Protéines : le secret pour tous les âges à découvrir absolument
Les protéines, un élément essentiel à tout âge
Les protéines sont de grosses molécules composées de « colliers de perles » appelés acides aminés. Selon la diététicienne-nutritionniste Nathalie Négro, il en existe 20 différents. Parmi eux, 8 (9 chez l’enfant) sont dits « essentiels », car notre corps ne peut pas les produire lui-même.
Lorsqu’on consomme des aliments riches en protéines, comme du fromage, un steak, un œuf ou du saumon, les acides aminés sont libérés lors de la digestion. Ils sont ensuite réorganisés en nouvelles protéines qui circulent dans notre organisme pour remplir diverses fonctions.
Faut-il augmenter sa consommation de protéines après 50 ans ?
Selon Nathalie Négro, chez une personne en bonne santé, il n’est pas nécessaire de consommer plus de protéines après 50 ans. La plupart des rôles des protéines, qui ne se limitent pas à la construction musculaire, restent les mêmes. Elles participent à la composition de la peau, des articulations, transportent des messages comme l’insuline, interviennent dans la cicatrisation, la régulation de l’humeur et la prévention de certaines maladies.
En résumé, pour une personne en bonne santé et sans maladie chronique, il n’y a pas de raison d’augmenter l’apport en protéines dès 50 ans.
Les maladies chroniques et la masse musculaire
Les autorités sanitaires recommandent un apport de 0,8 gramme de protéines par kilo de poids corporel chaque jour. Cela représente environ 12 à 15 % des calories quotidiennes. Pour une femme, cela équivaut à environ 150 g de viande, poisson ou œufs, plus 3 produits laitiers par jour. Pour un homme, il faut compter entre 180 et 200 g de ces aliments, avec 2 à 3 produits laitiers.
À partir de 50 ans, certains pensent qu’il faut consommer davantage de protéines. Nathalie Négro explique que cette idée vient du fait que la prévalence des maladies chroniques comme le diabète ou l’hypertension augmente avec l’âge.
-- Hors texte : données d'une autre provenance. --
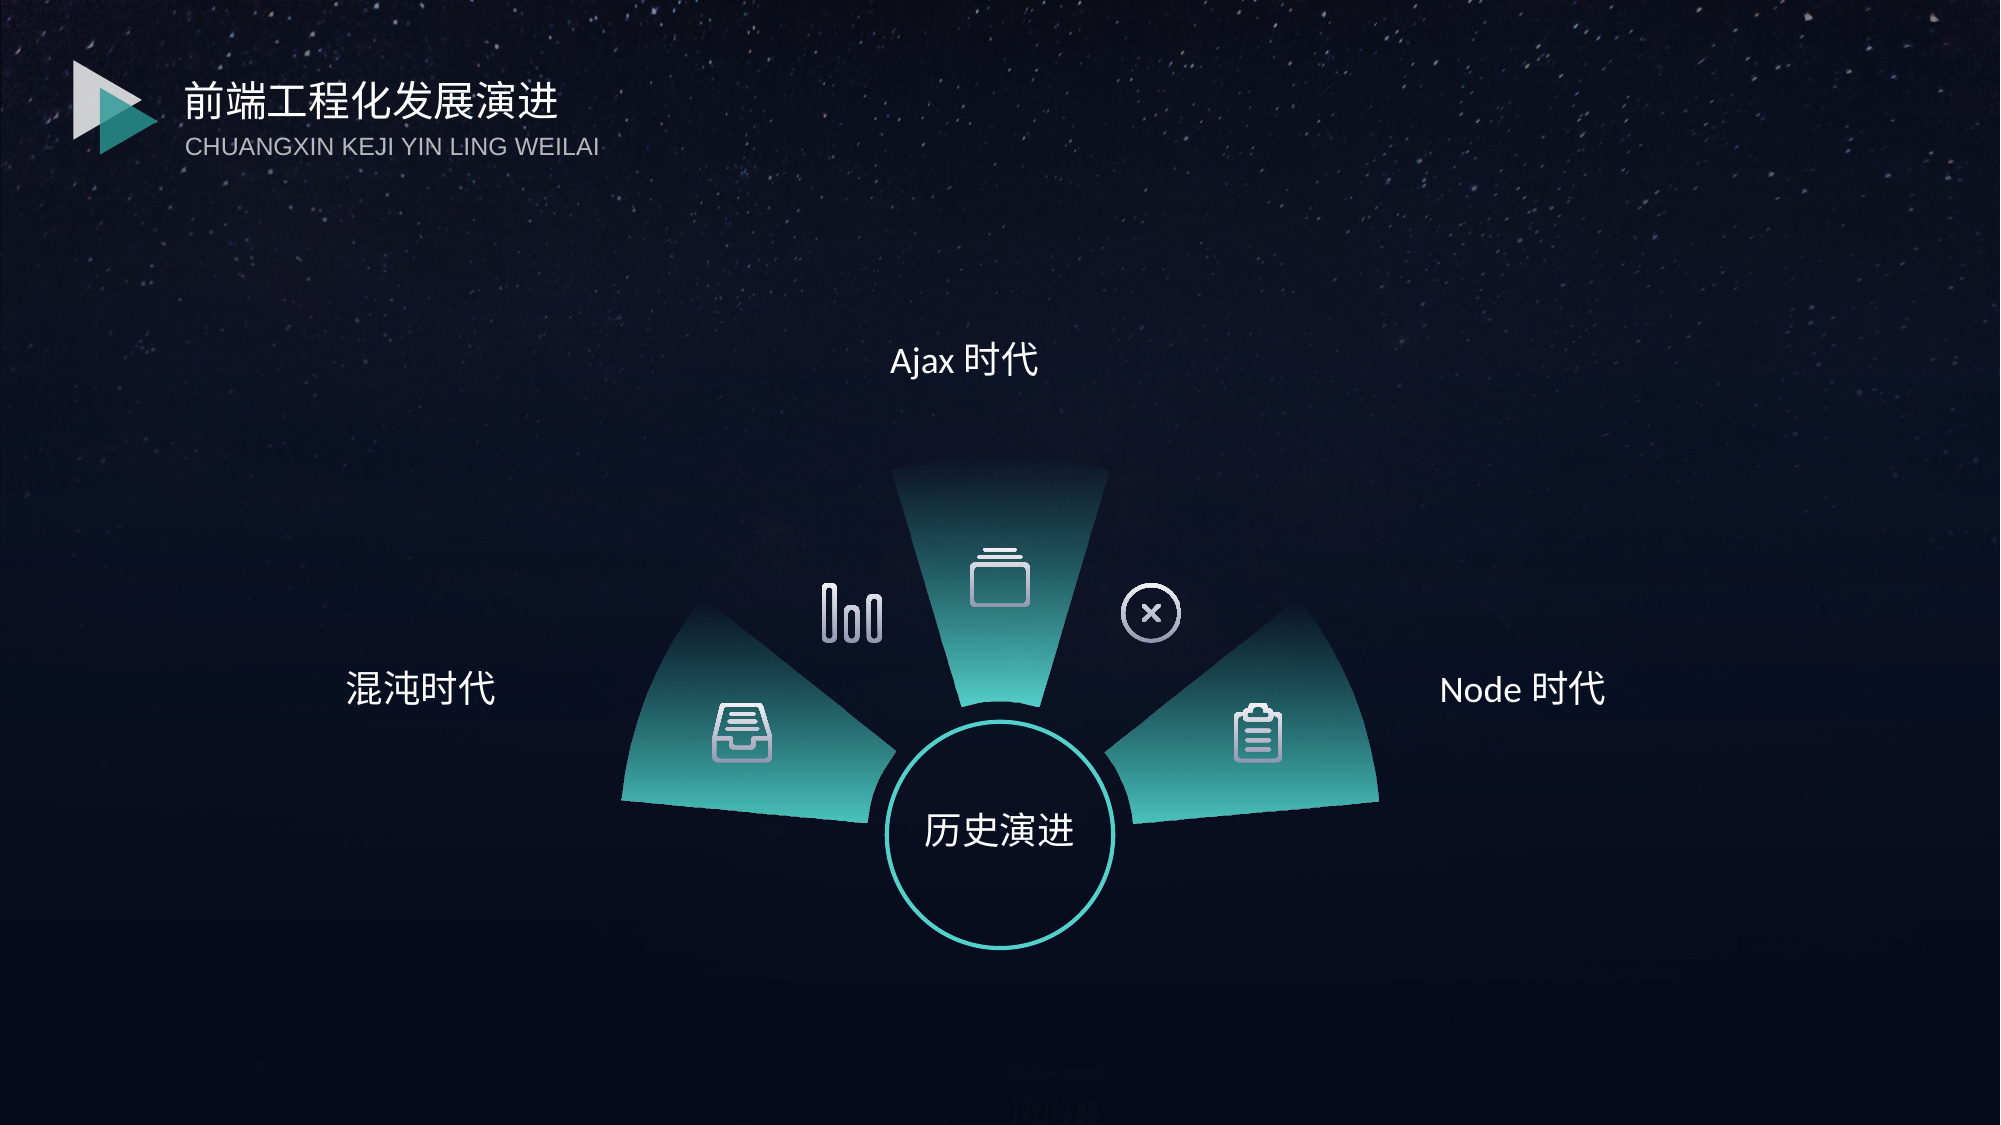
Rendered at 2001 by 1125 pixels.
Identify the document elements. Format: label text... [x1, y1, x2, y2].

text_box [820, 582, 838, 644]
picture [0, 0, 2000, 1125]
text_box 前端工程化发展演进 [168, 67, 575, 132]
text_box [1120, 582, 1183, 644]
text_box 混沌时代 [330, 658, 511, 718]
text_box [891, 454, 1109, 1125]
text_box [885, 800, 891, 869]
text_box [865, 593, 883, 644]
text_box Ajax时代 [875, 328, 1054, 389]
text_box [1232, 701, 1284, 764]
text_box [73, 60, 158, 155]
text_box [843, 604, 861, 644]
text_box [1109, 800, 1115, 869]
text_box Node时代 [1424, 658, 1621, 718]
text_box CHUANGXIN KEJI YIN LING WEILAI [169, 122, 699, 168]
text_box [711, 701, 774, 764]
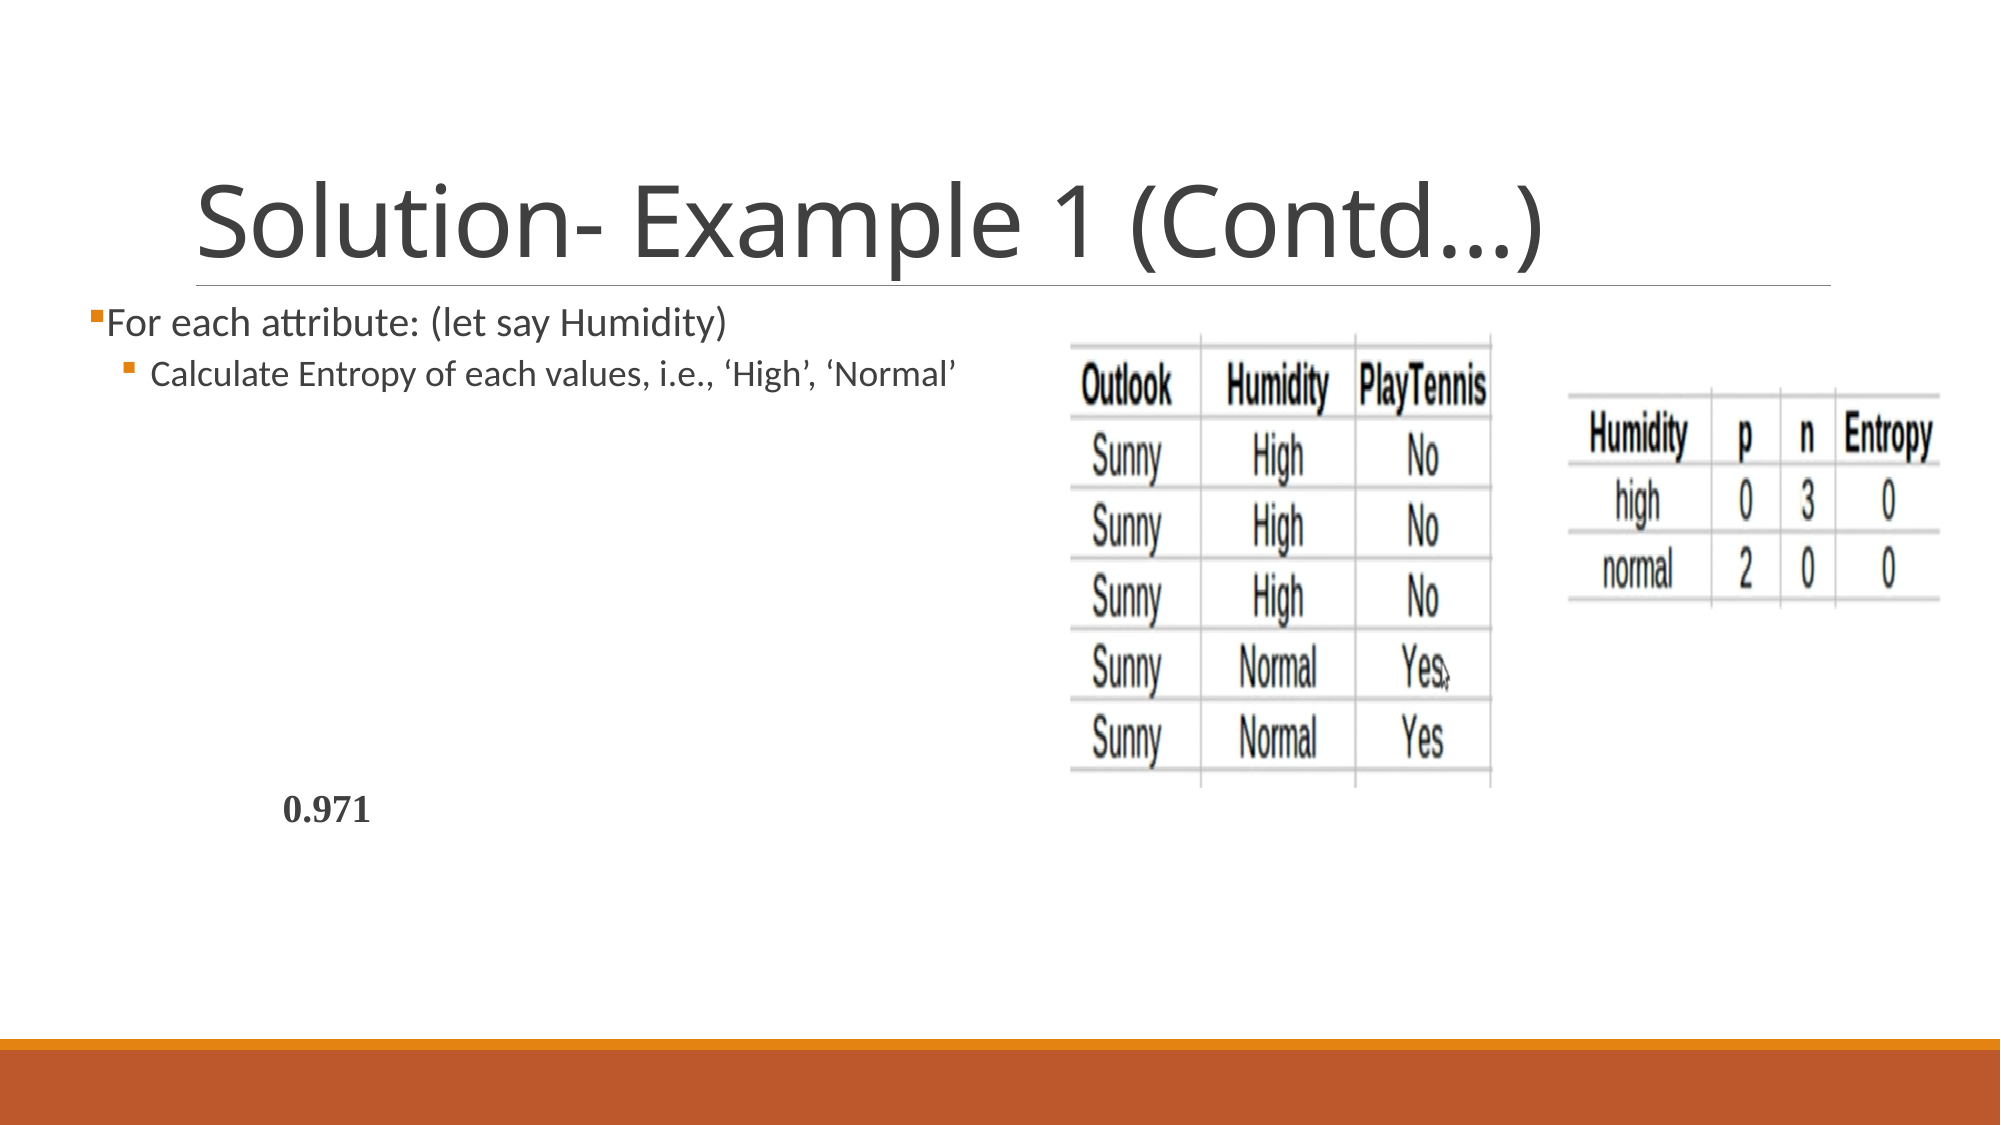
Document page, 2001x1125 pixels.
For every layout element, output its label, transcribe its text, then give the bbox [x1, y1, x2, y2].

picture [1069, 321, 1949, 788]
title Solution- Example 1 (Contd…) [180, 47, 1830, 285]
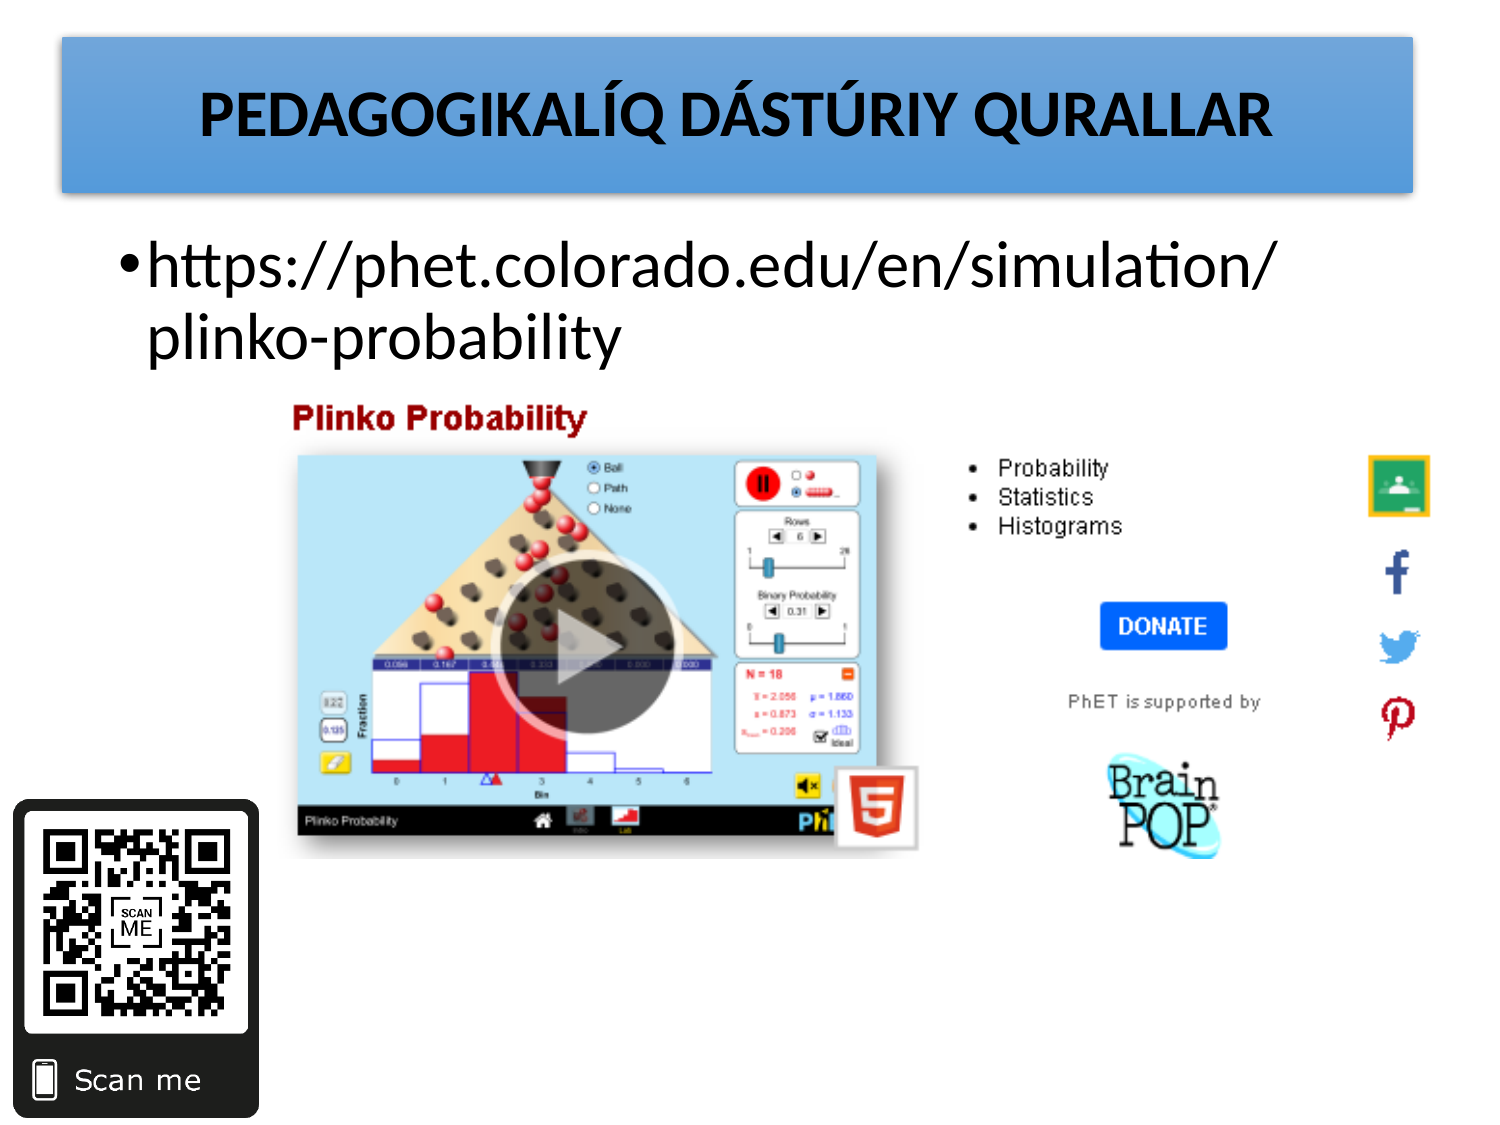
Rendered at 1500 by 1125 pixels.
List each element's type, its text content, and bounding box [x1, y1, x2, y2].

title PEDAGOGIKALÍQ DÁSTÚRIY QURALLAR [62, 37, 1413, 193]
picture [13, 799, 259, 1118]
picture [277, 390, 1444, 859]
list https://phet.colorado.edu/en/simulation/plinko-probability [103, 222, 1397, 1014]
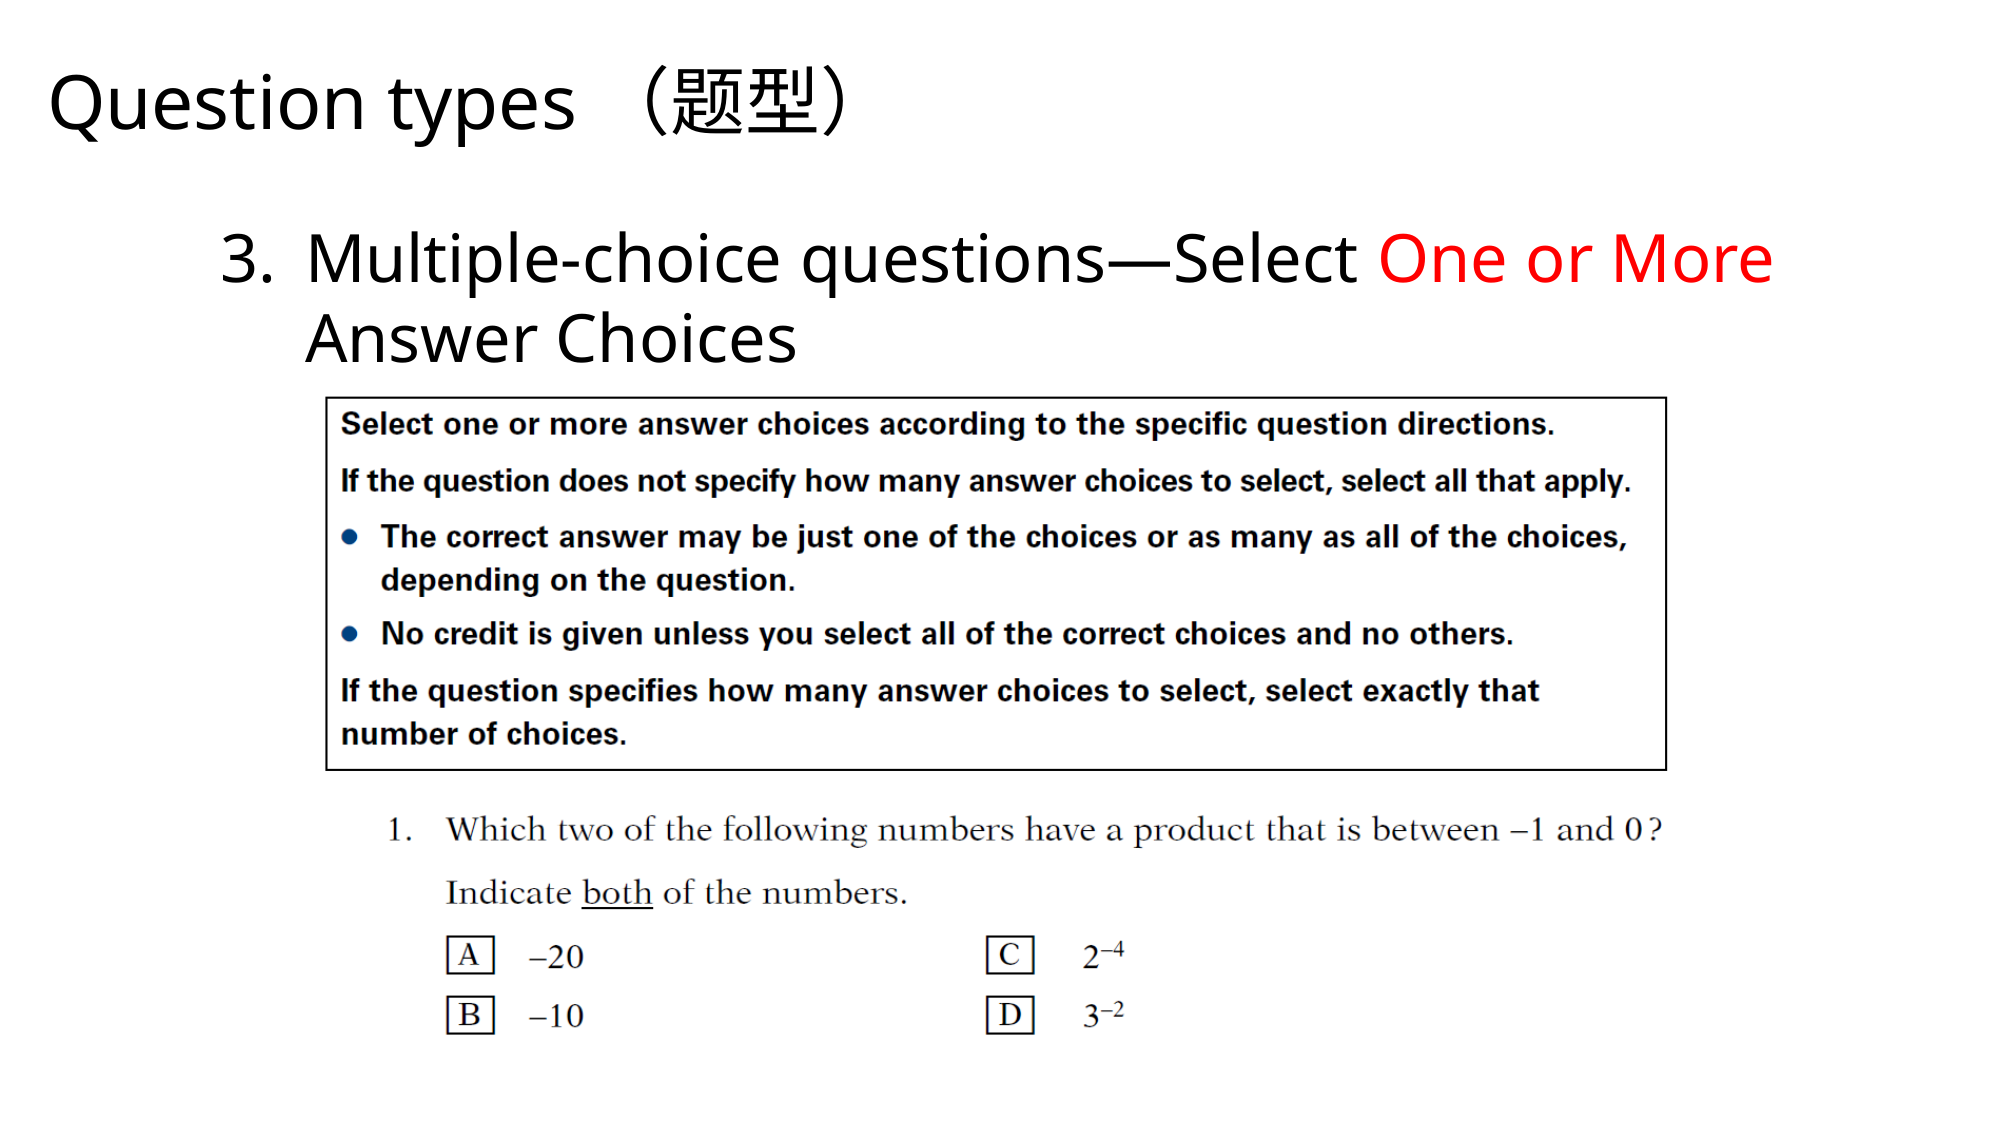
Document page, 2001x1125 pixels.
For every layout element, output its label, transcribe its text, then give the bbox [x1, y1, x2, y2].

Ces maladies accélèrent la destruction de la masse musculaire, ce qui peut justifier un apport accru en protéines. Cependant, toute augmentation doit être supervisée par un professionnel de santé.
La ménopause et la perte de masse musculaire
Il existe une confusion autour de la ménopause. Selon la spécialiste, cette étape ne provoque pas une diminution de la masse musculaire, mais une perte de force musculaire. Manger plus de protéines ne suffit pas à compenser cette perte. La solution réside dans la pratique régulière d’une activité physique, notamment des exercices de renforcement musculaire.
Une recommandation spécifique après 60 ans
À partir de 60-65 ans, il est conseillé d’augmenter la consommation de protéines. L’organisme a plus de difficulté à métaboliser ces nutriments, rendant un apport plus important pertinent. Les protéines à privilégier comprennent principalement les œufs, qui contiennent tous les acides aminés essentiels, ainsi que les produits laitiers comme le lait, le fromage et le yaourt. La crème n’en fait pas partie.
Les produits laitiers peuvent être facilement intégrés dans différents plats, comme dans un gratin ou un flan, pour faciliter la consommation quotidienne.
Les poudres et barres protéinées : à éviter sans précaution
Les poudres et barres protéinées, très populaires sur les réseaux sociaux, ne sont pas recommandées pour tout le monde. Nathalie Négro précise qu’elles sont réservées aux personnes fragiles, comme celles en dénutrition ou en établissement spécialisé, et uniquement sur avis médical. Ces produits contiennent souvent de nombreux additifs alimentaires problématiques, il est donc préférable de s’en méfier.